Nettie herself, even while amongst people who like and respect her, continues to write to her sister long after she accepts that Celie is not reading them. Again: the sisters could have been writing journals. They didn’t because telling themselves that somebody was on the other side reading them was part of what kept them going. And in fact, it was by finding Nettie’s letters that Celie could finally let the rage she’d been bottling up through a lifetime of abuse overflow.

To Process Your Thoughts and Feelings

The view on letter-writing tends to be practical: people write to get messages across. While this is true, it’s not the whole story. Pouring one’s thoughts and emotions onto paper often acts like a valve: it can take the poison out of it. We can infer that this was the case for Mr.
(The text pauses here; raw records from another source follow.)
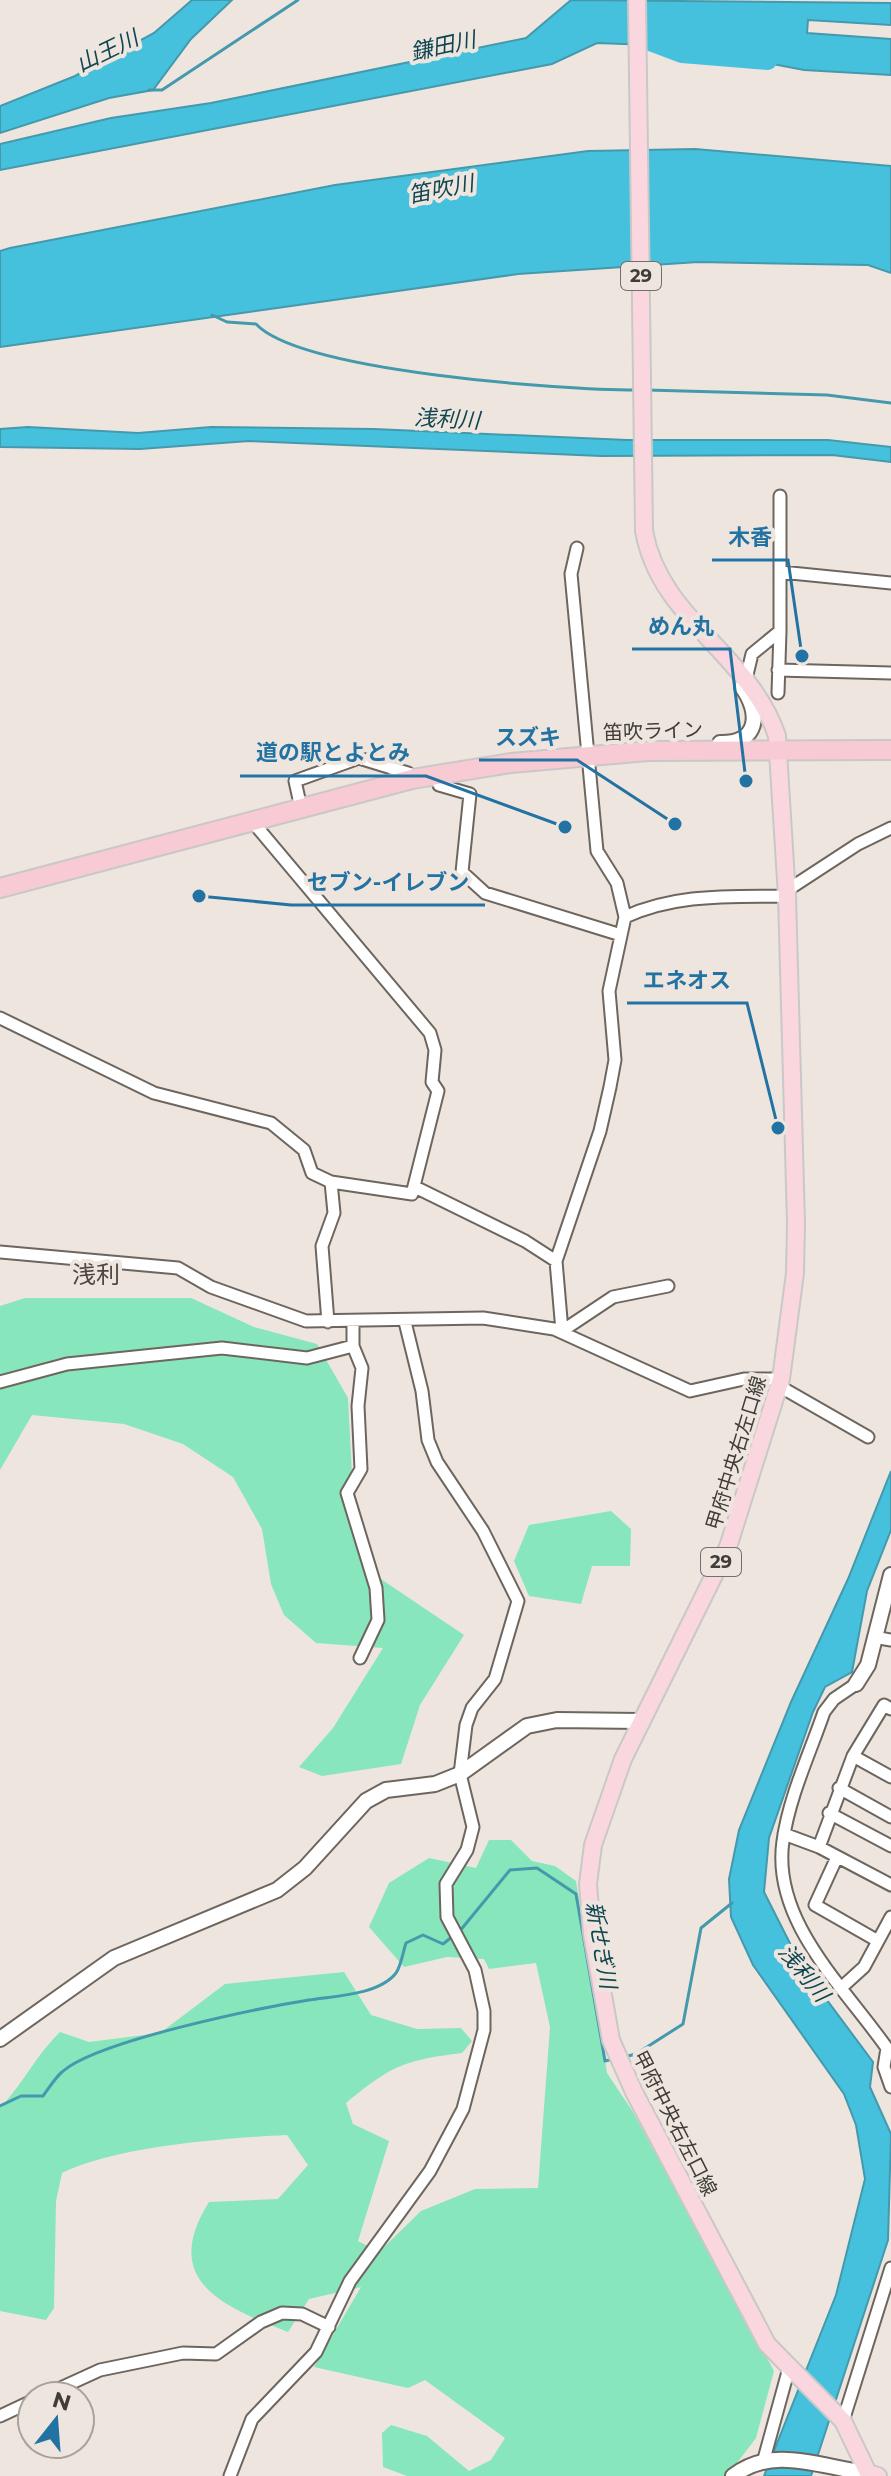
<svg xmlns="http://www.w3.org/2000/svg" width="891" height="2476" font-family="Montserrat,'Noto Sans JP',sans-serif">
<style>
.green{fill:#87e6bb}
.water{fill:#46c1dd;stroke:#4499ac;stroke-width:2}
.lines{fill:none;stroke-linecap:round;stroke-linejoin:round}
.stream{stroke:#4499ac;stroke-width:3}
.river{stroke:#46c1dd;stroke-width:18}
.minor-casing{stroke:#6d665f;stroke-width:15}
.tertiary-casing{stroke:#6d665f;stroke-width:18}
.primary-casing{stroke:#c9c8c8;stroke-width:20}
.trunk-casing{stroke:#c9c8c8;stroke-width:22}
.minor{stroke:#fff;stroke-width:11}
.tertiary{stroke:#fff;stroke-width:14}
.primary{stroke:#fad7de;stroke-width:16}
.trunk{stroke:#f8cad3;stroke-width:18}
.labels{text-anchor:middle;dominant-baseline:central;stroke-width:8;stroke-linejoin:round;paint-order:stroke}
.shield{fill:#eee6de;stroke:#746f6a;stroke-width:2}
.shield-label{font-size:18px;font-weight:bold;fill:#3f3c39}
.street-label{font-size:20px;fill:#3f3c39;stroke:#eee6de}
.water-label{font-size:22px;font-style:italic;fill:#104652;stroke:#eee6de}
.quarter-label{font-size:24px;fill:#4d4740;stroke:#eee6de}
.leader{fill:none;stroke:#2372a4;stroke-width:3}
.callout-dot{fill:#2372a4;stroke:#eee6de;stroke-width:3}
.callout-label{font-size:22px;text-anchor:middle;font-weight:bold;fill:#2372a4;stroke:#eee6de;stroke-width:8;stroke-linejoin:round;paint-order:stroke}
</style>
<rect width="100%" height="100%" fill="#eee6de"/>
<path class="green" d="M25,1298H191L254,1327L317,1344L348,1398L352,1475L366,1569L464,1635L420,1705L401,1764L322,1776L299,1767L333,1728L383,1648L316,1643L284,1615L271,1584L262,1529L233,1477L183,1444L124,1424L32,1415L0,1470V1306Z
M611,1511L631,1529L630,1566H592L581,1604L529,1596L514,1561L529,1525Z
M489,1840H511L532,1861L555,1866L576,1881L607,2073L633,2112L774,2371L756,2438L727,2476H407L383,2467L382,2433L391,2425L427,2436L469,2471L491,2460L505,2438L425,2380L408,2388L314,2367L361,2287L309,2299L288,2332C225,2307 159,2282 209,2202L278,2199L308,2165L287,2135C225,2138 117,2146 62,2173L56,2201L54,2308L46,2320L0,2311V2108C23,2084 36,2055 60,2032L89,2042L160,2033L225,1984L344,1972L371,2015L417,2029L461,2028L472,2041L462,2053C404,2060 391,2066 346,2103L353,2124L389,2141L358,2241L379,2252L421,2211L475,2189L538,2188L550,2027L536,1963L489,1969L484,1959L447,1957L404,1967L369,1927L389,1883L429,1858L476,1868Z"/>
<path class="water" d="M192,0H232L191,39L153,90L109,98L0,133V106L75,76L154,33Z
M571,0L891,3V25L808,20L807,33L891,39V75L804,70L677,46L597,43L552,64L0,170V144L111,118L211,103L526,38Z
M695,149L891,166V273L868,265L698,262L518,274L0,347V251L10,248L335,185L588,151Z
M28,427L138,433L211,427L374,429L627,440H828L891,447V462L832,455L601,456L249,441L140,449L0,447V429Z
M891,1471V1530L867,1591L852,1672L825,1687L813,1712L769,1838L764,1892L801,1965L873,2062L870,2087L891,2134L888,2240L811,2476H764L836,2295L865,2179L856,2125L844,2094L753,1965L731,1917L729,1879L739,1830L791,1702L848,1579Z"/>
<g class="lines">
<path class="stream" d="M149,90H162L298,0
M212,315L227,322L256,324C301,372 564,390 636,390
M647,390L827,395L891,403
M459,1932L510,1870L537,1868L576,1894L605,2061L613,2059
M624,2057L636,2054L683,2024L701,1928L732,1903
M0,2106L21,2096H43C49,2088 55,2078 62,2072C96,2041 259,2008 309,2000C334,1996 379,1995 396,1973C401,1966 403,1952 406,1943L423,1935L443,1944L453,1936"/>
<path class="river" d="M637,37L682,54L768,61"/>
<g class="minor-casing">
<path id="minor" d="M781,572L891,583
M780,631V496
M778,670L891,673
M746,679L752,654L780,631L778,693
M437,775L439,785L470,794L462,872L485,893L621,935
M301,808L295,781L359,758L408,773L412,779
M786,891L858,844L891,828
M625,917C677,893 731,897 787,896
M0,1018L154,1093L271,1123L304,1150L312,1173L331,1182L412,1194L438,1091L432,1082L435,1050L430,1033L252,821
M415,1187L525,1241L556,1261
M0,1252L178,1268L211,1287L306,1321L483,1318L554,1329L690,1391L744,1379H781
M328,1322L322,1246L334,1213L331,1182
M353,1322V1346L362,1368L358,1406L361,1469L347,1493L376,1588L378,1620L360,1658
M562,1331L556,1261L600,1131L610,1087L615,1060L609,991L625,917L617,883L597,851L571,574L577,548
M562,1331L613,1297L668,1286
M0,1382L67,1364L222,1348L307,1358L353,1346
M779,1386L868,1437
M874,1637L891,1640
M856,1684L834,1699L824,1712C810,1753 789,1797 783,1841C771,1924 849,1991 891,2054
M853,1756L891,1777
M839,1788L891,1817
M829,1813L891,1846
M784,1834L819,1847L891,1885
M819,1847L853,1756L884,1705L891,1709
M837,1857L815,1905L878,1941
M842,1987L864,1967L891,1917
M887,2048L884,2067L891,2087
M43,2396L100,2370L183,2353L216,2354L261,2322L282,2313L302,2314L329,2327
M0,2416L32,2401
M843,2421L891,2268
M764,2459L789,2368
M230,2476L252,2419L316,2352L350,2281L430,2171L463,2109L484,2030V2011L475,1970L447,1917L446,1884L467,1850L473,1827L460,1774L466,1725L472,1708L495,1679L518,1601L483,1531L437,1462L428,1440L422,1391L405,1322"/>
</g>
<g class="tertiary-casing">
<path id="tertiary" d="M720,743C759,744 761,713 742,687
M856,1684L868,1665L891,1575
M0,2039L114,1958L277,1890L305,1868L366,1801L386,1790L435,1784L460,1774L527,1726L557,1720L640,1721
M733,2476C774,2444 822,2468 868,2473"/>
</g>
<g class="primary-casing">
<path id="primary" d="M637,0L644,531C660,620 750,654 777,736L787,896L796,1223L795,1273L781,1379L728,1547L623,1759L593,1845L588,1884L592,1933L611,2040L634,2092L754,2319L767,2344L843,2421L868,2473L878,2476"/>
</g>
<g class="trunk-casing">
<path id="trunk" d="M0,888L412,779L511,763L648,751L891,750"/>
</g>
<use href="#minor" class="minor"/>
<use href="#tertiary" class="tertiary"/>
<use href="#primary" class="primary"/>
<use href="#trunk" class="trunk"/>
</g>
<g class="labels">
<g class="shield">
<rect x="621" y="262" width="40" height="28" rx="6"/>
<rect x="701" y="1548" width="40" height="28" rx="6"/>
</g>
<g class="shield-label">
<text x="641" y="276">29</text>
<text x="721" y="1562">29</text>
</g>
<g class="street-label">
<text transform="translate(653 731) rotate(-2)">笛吹ライン</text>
<text transform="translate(736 1453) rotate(-73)">甲府中央右左口線</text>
<text transform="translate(675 2123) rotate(63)">甲府中央右左口線</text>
</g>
<g class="water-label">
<text transform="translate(443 46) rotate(-12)">鎌田川</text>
<text transform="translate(107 51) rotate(-26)">山王川</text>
<text transform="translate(441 189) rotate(-11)">笛吹川</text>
<text transform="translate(447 419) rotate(3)">浅利川</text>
<text transform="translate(601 1945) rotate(80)">新せぎ川</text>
<text transform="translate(804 1973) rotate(51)">浅利川</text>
</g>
<g class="quarter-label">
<text x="96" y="1274">浅利</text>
</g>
</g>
<path class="leader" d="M802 656L788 560H712M746 781L730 649H632M675 824L577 760H479M565 827L426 776H240M199 896L291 905H485M778 1128L747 1003H627"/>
<g class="callout-dot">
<circle cx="802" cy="656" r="8"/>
<circle cx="746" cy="781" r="8"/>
<circle cx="675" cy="824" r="8"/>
<circle cx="565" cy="827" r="8"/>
<circle cx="199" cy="896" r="8"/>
<circle cx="778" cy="1128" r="8"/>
</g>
<g class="callout-label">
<text x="750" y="545">木香</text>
<text x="681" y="634">めん丸</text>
<text x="528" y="745">スズキ</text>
<text x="333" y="760">道の駅とよとみ</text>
<text x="388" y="890">セブン-イレブン</text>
<text x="687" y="988">エネオス</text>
</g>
<g transform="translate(56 2420) rotate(17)"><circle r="38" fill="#eee6de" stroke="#a8a29c" stroke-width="2"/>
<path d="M0-6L14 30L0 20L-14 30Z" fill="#2372a4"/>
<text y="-12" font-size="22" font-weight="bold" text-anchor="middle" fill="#3f3c39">N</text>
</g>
</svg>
Darcy in Pride and Prejudice: at the close of the novel, when he and Elizabeth are discussing the letter he wrote after that trainwreck of a first proposal, they have a telling exchange.

“When I wrote that letter,” replied Darcy, “I believed myself perfectly calm and cool, but I am since convinced that it was written in a dreadful bitterness of spirits.”

“The letter, perhaps, began in bitterness, but it did not end so. The adieu is charity itself.”

I believe that it was the act of writing this letter that filtered the anger out of Darcy. By going through his thoughts and feelings on paper, his resentment vanished. Good thing for him, too – I don’t see Elizabeth accepting even a second proposal otherwise.

In The Color Purple, Nettie writes:

“I remember one time you said your life made you feel so ashamed you couldn’t even talk about it to God, you had to write it, bad as you thought your writing was.”

Celie could have talked to God, silently or out loud, but she didn’t. She chose to write. Putting quill to paper, she found the courage to let herself feel her sorrow. As Nettie’s letter continues, she states that she can now relate:

“Well, now I know what you meant. (…) When I don’t write to you, I feel as bad as I do when I don’t pray, locked up in myself and choking on my own heart.”

Nothing good has ever come from choking down on your feelings. Writing their letters helped both Celie and Nettie come to terms with theirs.

Let’s Get To Writing Letters

I’m not the only one who loves reading letters. Look at some popular books of the last couple of decades: The Guernsey Literary and Potato Peel Pie Society, The Downstairs Girl, and Dear Mrs. Bird are only some of the (at least partly) epistolary novels that have captured the public’s imagination recently. Why not channel the spirit of their characters and get to writing letters ourselves?